▸ **YOUR GOAL**: What you write must match, character for character, the lines from the one with "nicht auf die" down to the one with "Политика конфиденциальности" in the listing below, minus its pictures.

▸ **PROVIDED RECORDS**:
%%
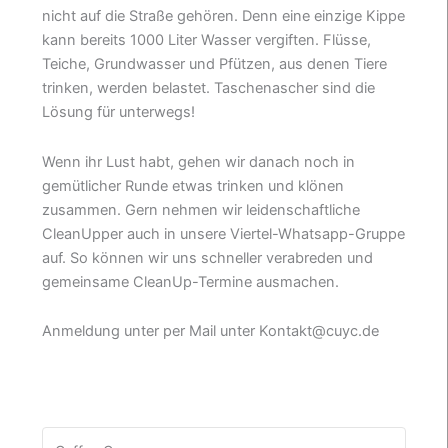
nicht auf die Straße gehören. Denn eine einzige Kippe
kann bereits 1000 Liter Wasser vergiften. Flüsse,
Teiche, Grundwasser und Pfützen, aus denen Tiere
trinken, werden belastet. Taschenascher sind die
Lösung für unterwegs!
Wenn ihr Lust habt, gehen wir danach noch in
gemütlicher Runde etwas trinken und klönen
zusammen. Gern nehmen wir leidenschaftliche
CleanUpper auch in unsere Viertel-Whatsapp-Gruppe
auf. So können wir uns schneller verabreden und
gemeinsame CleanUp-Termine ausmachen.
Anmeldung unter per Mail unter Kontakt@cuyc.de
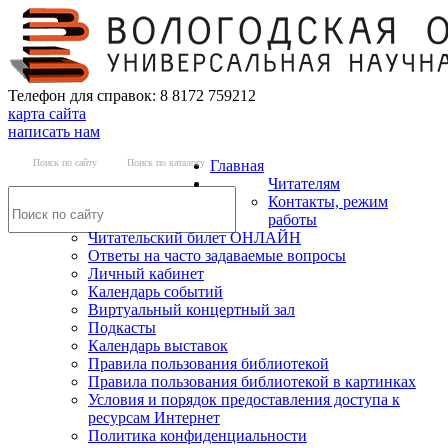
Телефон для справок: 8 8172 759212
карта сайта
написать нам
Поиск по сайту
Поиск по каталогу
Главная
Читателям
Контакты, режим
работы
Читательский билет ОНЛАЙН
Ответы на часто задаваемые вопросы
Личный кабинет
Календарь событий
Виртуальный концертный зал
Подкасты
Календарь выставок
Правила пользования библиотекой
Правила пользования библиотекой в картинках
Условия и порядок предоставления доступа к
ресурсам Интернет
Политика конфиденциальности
%%
%%
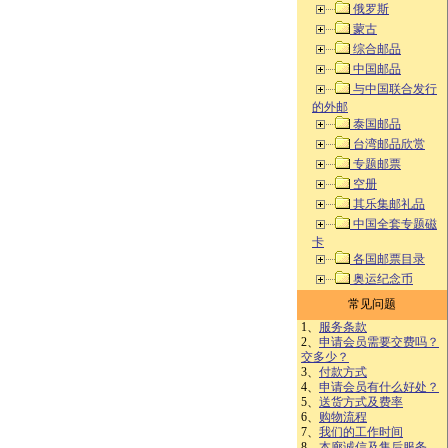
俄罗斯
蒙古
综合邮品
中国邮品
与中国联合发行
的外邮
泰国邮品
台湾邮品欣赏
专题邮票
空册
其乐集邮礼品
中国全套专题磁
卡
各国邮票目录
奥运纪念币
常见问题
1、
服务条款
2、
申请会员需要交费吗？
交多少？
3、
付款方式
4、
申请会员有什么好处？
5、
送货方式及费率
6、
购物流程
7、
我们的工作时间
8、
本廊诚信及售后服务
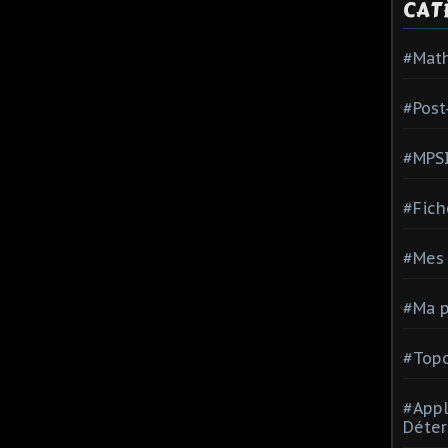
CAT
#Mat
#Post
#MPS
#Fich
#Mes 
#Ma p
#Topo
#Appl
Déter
%%
%%
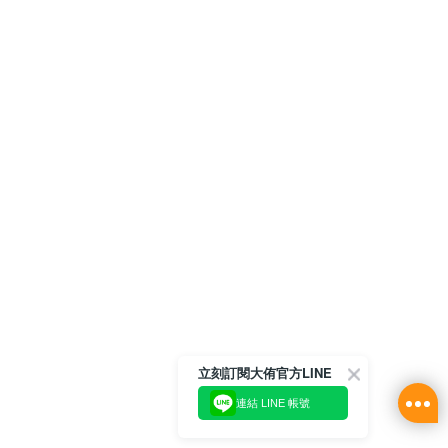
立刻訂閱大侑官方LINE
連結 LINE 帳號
%%
▸ **ANSWER TO THIS PROBLEM**:
nicht auf die Straße gehören. Denn eine einzige Kippe
kann bereits 1000 Liter Wasser vergiften. Flüsse,
Teiche, Grundwasser und Pfützen, aus denen Tiere
trinken, werden belastet. Taschenascher sind die
Lösung für unterwegs!
Wenn ihr Lust habt, gehen wir danach noch in
gemütlicher Runde etwas trinken und klönen
zusammen. Gern nehmen wir leidenschaftliche
CleanUpper auch in unsere Viertel-Whatsapp-Gruppe
auf. So können wir uns schneller verabreden und
gemeinsame CleanUp-Termine ausmachen.
Anmeldung unter per Mail unter Kontakt@cuyc.de
Телефон для справок: 8 8172 759212
карта сайта
написать нам
Поиск по сайту
Поиск по каталогу
Главная
Читателям
Контакты, режим
работы
Читательский билет ОНЛАЙН
Ответы на часто задаваемые вопросы
Личный кабинет
Календарь событий
Виртуальный концертный зал
Подкасты
Календарь выставок
Правила пользования библиотекой
Правила пользования библиотекой в картинках
Условия и порядок предоставления доступа к
ресурсам Интернет
Политика конфиденциальности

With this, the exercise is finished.